● Problem to solve
Reproduce every line of the records below verbatim, omitting the pictures.

Records taken from a collection:

┏━━

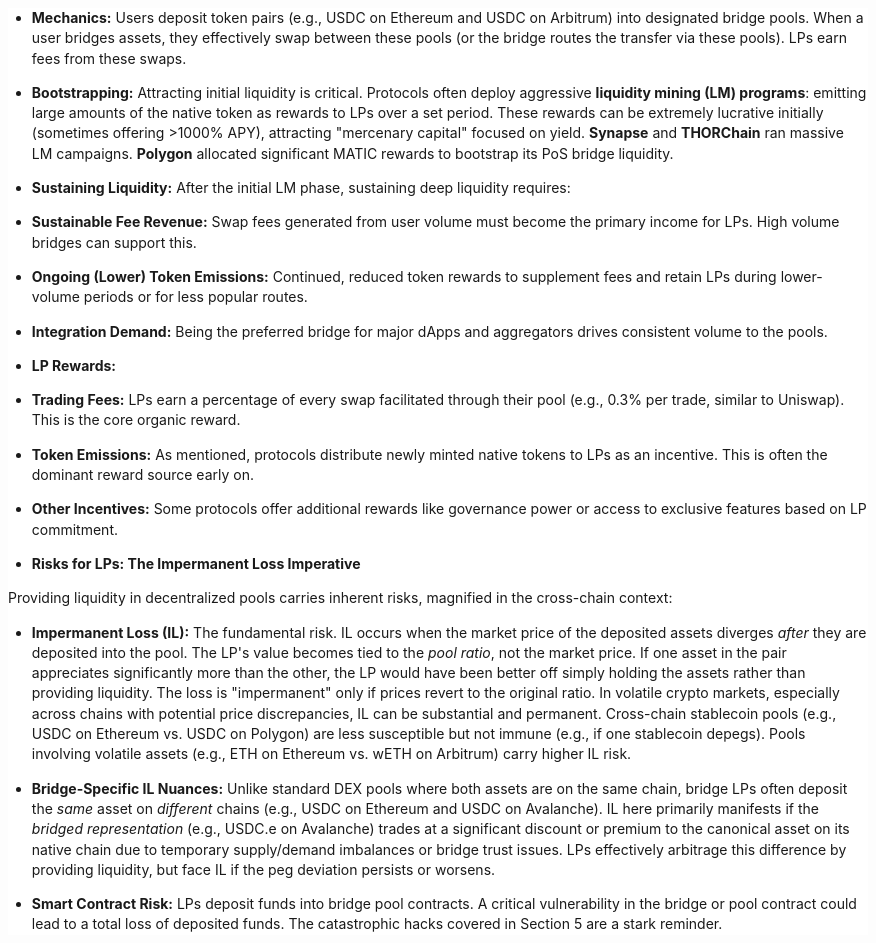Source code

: *   **Mechanics:** Users deposit token pairs (e.g., USDC on Ethereum and USDC on Arbitrum) into designated bridge pools. When a user bridges assets, they effectively swap between these pools (or the bridge routes the transfer via these pools). LPs earn fees from these swaps.

*   **Bootstrapping:** Attracting initial liquidity is critical. Protocols often deploy aggressive **liquidity mining (LM) programs**: emitting large amounts of the native token as rewards to LPs over a set period. These rewards can be extremely lucrative initially (sometimes offering >1000% APY), attracting "mercenary capital" focused on yield. **Synapse** and **THORChain** ran massive LM campaigns. **Polygon** allocated significant MATIC rewards to bootstrap its PoS bridge liquidity.

*   **Sustaining Liquidity:** After the initial LM phase, sustaining deep liquidity requires:

*   **Sustainable Fee Revenue:** Swap fees generated from user volume must become the primary income for LPs. High volume bridges can support this.

*   **Ongoing (Lower) Token Emissions:** Continued, reduced token rewards to supplement fees and retain LPs during lower-volume periods or for less popular routes.

*   **Integration Demand:** Being the preferred bridge for major dApps and aggregators drives consistent volume to the pools.

*   **LP Rewards:**

*   **Trading Fees:** LPs earn a percentage of every swap facilitated through their pool (e.g., 0.3% per trade, similar to Uniswap). This is the core organic reward.

*   **Token Emissions:** As mentioned, protocols distribute newly minted native tokens to LPs as an incentive. This is often the dominant reward source early on.

*   **Other Incentives:** Some protocols offer additional rewards like governance power or access to exclusive features based on LP commitment.

*   **Risks for LPs: The Impermanent Loss Imperative**

Providing liquidity in decentralized pools carries inherent risks, magnified in the cross-chain context:

*   **Impermanent Loss (IL):** The fundamental risk. IL occurs when the market price of the deposited assets diverges *after* they are deposited into the pool. The LP's value becomes tied to the *pool ratio*, not the market price. If one asset in the pair appreciates significantly more than the other, the LP would have been better off simply holding the assets rather than providing liquidity. The loss is "impermanent" only if prices revert to the original ratio. In volatile crypto markets, especially across chains with potential price discrepancies, IL can be substantial and permanent. Cross-chain stablecoin pools (e.g., USDC on Ethereum vs. USDC on Polygon) are less susceptible but not immune (e.g., if one stablecoin depegs). Pools involving volatile assets (e.g., ETH on Ethereum vs. wETH on Arbitrum) carry higher IL risk.

*   **Bridge-Specific IL Nuances:** Unlike standard DEX pools where both assets are on the same chain, bridge LPs often deposit the *same* asset on *different* chains (e.g., USDC on Ethereum and USDC on Avalanche). IL here primarily manifests if the *bridged representation* (e.g., USDC.e on Avalanche) trades at a significant discount or premium to the canonical asset on its native chain due to temporary supply/demand imbalances or bridge trust issues. LPs effectively arbitrage this difference by providing liquidity, but face IL if the peg deviation persists or worsens.

*   **Smart Contract Risk:** LPs deposit funds into bridge pool contracts. A critical vulnerability in the bridge or pool contract could lead to a total loss of deposited funds. The catastrophic hacks covered in Section 5 are a stark reminder.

┗━━

● Exercise output
Source code

: *   **Mechanics:** Users deposit token pairs (e.g., USDC on Ethereum and USDC on Arbitrum) into designated bridge pools. When a user bridges assets, they effectively swap between these pools (or the bridge routes the transfer via these pools). LPs earn fees from these swaps.

*   **Bootstrapping:** Attracting initial liquidity is critical. Protocols often deploy aggressive **liquidity mining (LM) programs**: emitting large amounts of the native token as rewards to LPs over a set period. These rewards can be extremely lucrative initially (sometimes offering >1000% APY), attracting "mercenary capital" focused on yield. **Synapse** and **THORChain** ran massive LM campaigns. **Polygon** allocated significant MATIC rewards to bootstrap its PoS bridge liquidity.

*   **Sustaining Liquidity:** After the initial LM phase, sustaining deep liquidity requires:

*   **Sustainable Fee Revenue:** Swap fees generated from user volume must become the primary income for LPs. High volume bridges can support this.

*   **Ongoing (Lower) Token Emissions:** Continued, reduced token rewards to supplement fees and retain LPs during lower-volume periods or for less popular routes.

*   **Integration Demand:** Being the preferred bridge for major dApps and aggregators drives consistent volume to the pools.

*   **LP Rewards:**

*   **Trading Fees:** LPs earn a percentage of every swap facilitated through their pool (e.g., 0.3% per trade, similar to Uniswap). This is the core organic reward.

*   **Token Emissions:** As mentioned, protocols distribute newly minted native tokens to LPs as an incentive. This is often the dominant reward source early on.

*   **Other Incentives:** Some protocols offer additional rewards like governance power or access to exclusive features based on LP commitment.

*   **Risks for LPs: The Impermanent Loss Imperative**

Providing liquidity in decentralized pools carries inherent risks, magnified in the cross-chain context:

*   **Impermanent Loss (IL):** The fundamental risk. IL occurs when the market price of the deposited assets diverges *after* they are deposited into the pool. The LP's value becomes tied to the *pool ratio*, not the market price. If one asset in the pair appreciates significantly more than the other, the LP would have been better off simply holding the assets rather than providing liquidity. The loss is "impermanent" only if prices revert to the original ratio. In volatile crypto markets, especially across chains with potential price discrepancies, IL can be substantial and permanent. Cross-chain stablecoin pools (e.g., USDC on Ethereum vs. USDC on Polygon) are less susceptible but not immune (e.g., if one stablecoin depegs). Pools involving volatile assets (e.g., ETH on Ethereum vs. wETH on Arbitrum) carry higher IL risk.

*   **Bridge-Specific IL Nuances:** Unlike standard DEX pools where both assets are on the same chain, bridge LPs often deposit the *same* asset on *different* chains (e.g., USDC on Ethereum and USDC on Avalanche). IL here primarily manifests if the *bridged representation* (e.g., USDC.e on Avalanche) trades at a significant discount or premium to the canonical asset on its native chain due to temporary supply/demand imbalances or bridge trust issues. LPs effectively arbitrage this difference by providing liquidity, but face IL if the peg deviation persists or worsens.

*   **Smart Contract Risk:** LPs deposit funds into bridge pool contracts. A critical vulnerability in the bridge or pool contract could lead to a total loss of deposited funds. The catastrophic hacks covered in Section 5 are a stark reminder.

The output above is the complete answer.